So we have been talking about songs, (divine songs and divine singing). Wonderful experiences that the Lord privileges us to have with him. This particular God encounter I am about to share is very special to me. I was at home one morning, went to meet with my Jesus when I suddenly realized that He was not His usual cool, calm and welcoming self. He was painfully sad.
I began to talk with the Holy Spirit. “Holy Spirit, What’s happening today? I am picking up that something is not as it should be. What’s going on?” There was no answer. “Jesus, are you hurt today? Did somebody make you upset, did someone hurt you or grieve Lord?” No answer. I know it wasn’t me because when I hurt Him I know instantly and I had no tug in my spirit that I had done anything to cause Him pain so I was confident it wasn’t me.

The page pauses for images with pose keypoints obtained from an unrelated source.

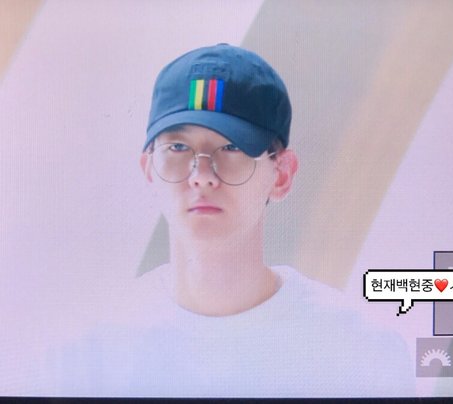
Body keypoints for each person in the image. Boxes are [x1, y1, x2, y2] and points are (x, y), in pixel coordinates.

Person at [47, 44, 414, 397]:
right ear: (149, 169)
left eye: (232, 147)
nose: (202, 175)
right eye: (178, 147)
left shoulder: (361, 353)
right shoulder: (88, 354)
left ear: (282, 174)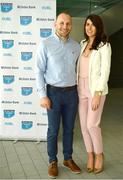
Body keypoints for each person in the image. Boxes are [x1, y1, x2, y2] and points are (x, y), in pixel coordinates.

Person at [35, 12, 81, 178]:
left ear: (71, 26)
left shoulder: (76, 46)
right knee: (53, 130)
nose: (65, 26)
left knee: (69, 129)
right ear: (55, 24)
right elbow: (39, 70)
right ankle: (52, 161)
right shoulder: (45, 44)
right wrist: (42, 95)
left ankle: (68, 159)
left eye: (68, 23)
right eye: (61, 23)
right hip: (53, 93)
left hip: (72, 94)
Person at [77, 14, 111, 174]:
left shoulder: (104, 45)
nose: (89, 27)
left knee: (92, 125)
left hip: (95, 89)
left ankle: (99, 154)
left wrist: (97, 93)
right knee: (84, 126)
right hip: (81, 89)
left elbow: (105, 71)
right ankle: (89, 155)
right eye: (87, 24)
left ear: (98, 27)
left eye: (92, 25)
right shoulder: (82, 44)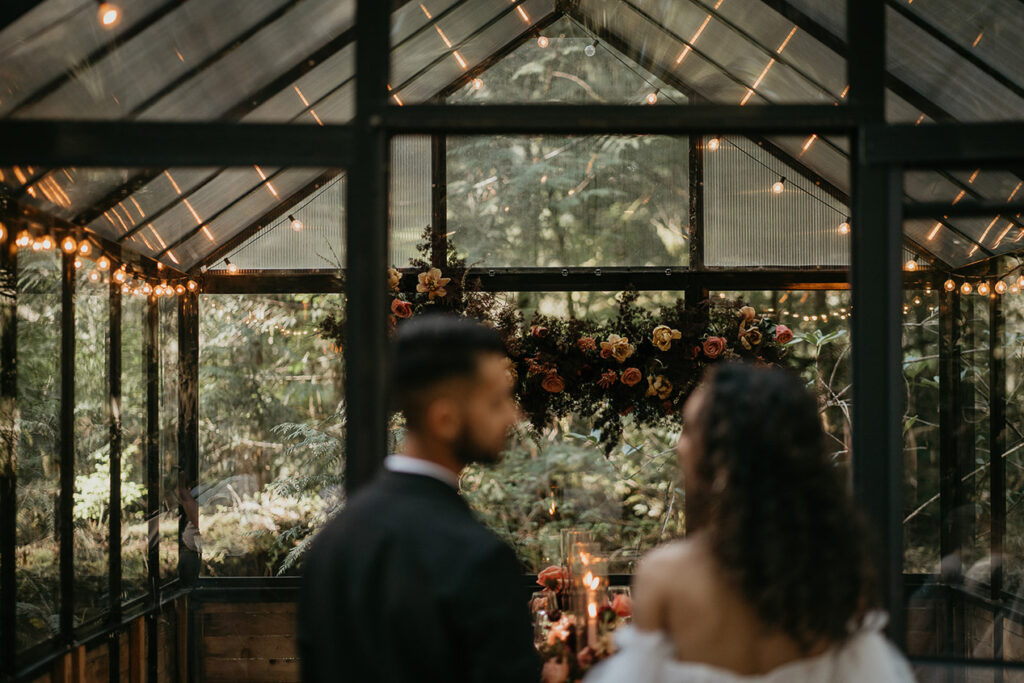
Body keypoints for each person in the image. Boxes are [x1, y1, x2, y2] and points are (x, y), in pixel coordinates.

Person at [586, 363, 914, 682]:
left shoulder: (665, 575)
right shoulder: (837, 569)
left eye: (688, 431)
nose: (678, 445)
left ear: (723, 455)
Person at [298, 314, 541, 683]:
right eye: (496, 402)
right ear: (444, 419)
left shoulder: (332, 543)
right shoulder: (479, 559)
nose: (514, 415)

I said to Him, “I will clear all that I have to do today and give You ALL my attention until You feel better. I will not stop loving on You until I know You are ok”. Still no response. So I thought to myself “I know what You can’t resist so I’ll just do it”. I began to sing to Him. This was the first song I sang:
“Tell Me your dreams, so they can be Mine too, call on Me, I’m here for you. That’s all I am asking from you”.
I believe its a Brian McKnight with my own variation of words. I sang and danced and sang some more to Him, and even added a few worship songs. * Smile*. After about 45 minutes, I felt the atmosphere lifting and I realized He was not sad anymore. I began to smile because I had gotten the job done. He said to me: “Thank you very much. I am much better now.” I then talked with Him a little and later left to pursue my schedule.

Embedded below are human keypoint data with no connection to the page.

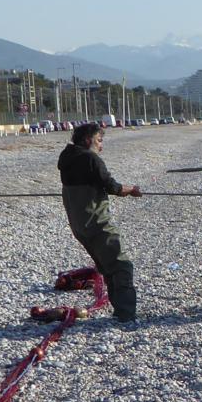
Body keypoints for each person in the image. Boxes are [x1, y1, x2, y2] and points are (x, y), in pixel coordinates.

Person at [57, 122, 142, 322]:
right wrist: (131, 190)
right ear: (88, 140)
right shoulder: (90, 159)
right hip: (97, 223)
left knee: (107, 267)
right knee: (121, 266)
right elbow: (112, 186)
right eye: (99, 140)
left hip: (79, 226)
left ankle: (120, 310)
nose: (101, 146)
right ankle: (125, 314)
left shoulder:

I was actually impressed that my day, that I had put on pause to give Him my full attention turned out great. I mean the extra hour or so that I didn’t equate in that time slot to spend in His presence was returned to me and I got so much more done. It’s as if He slowed time to return to me what I gave to Him. *It was super*
A few months later I had a nasty day and really wasn’t wanting to talk to anyone. I was in a foul mood and was really snappy, grouchy and emotional. After doing laundry and some other mundane tasks that were seriously adding to my terrible mood, I sat down saddened and disheartened. Suddenly I felt the warmth of His presence creeping up on me. I retorted “Jesus, I’m having an awful day and I really don’t feel much like hanging out with You right now. I am really sorry Lord. I just wanna be alone and pine at my misfortune”. He didn’t reply. All I heard was:
“Tell me your dreams, so they can be mine too, call on me, I’m here for you. That’s all I am asking from You.”
I was so taken aback. It permeated all the stress of my wounded soul. I immediately began to cry. He was singing to me. He was singing me. He was actually singing my darkness away with the light in His words. His love for me pushed its way through my sorrow to bring peace to me. The exact song I sang to him a few months ago when He was down and saddened, was the exact song He was singing to me now that I was the one who was feeling hurt, depressed and down.
He said no words instead, He sang them all. They made my heart melt and brought solace to me. He comforted me in my time of great emotional need with His beautiful voice. The Bible does say the Holy Spirit is our Comforter and comfort me He did. *sweet* He does take delight in us my friend and does want to rejoice over us with singing. Allow Him to minister to you with His voice. It may not take you out of your storm but it certainly will give you all you need to take you through your storm. Wow, What a great God!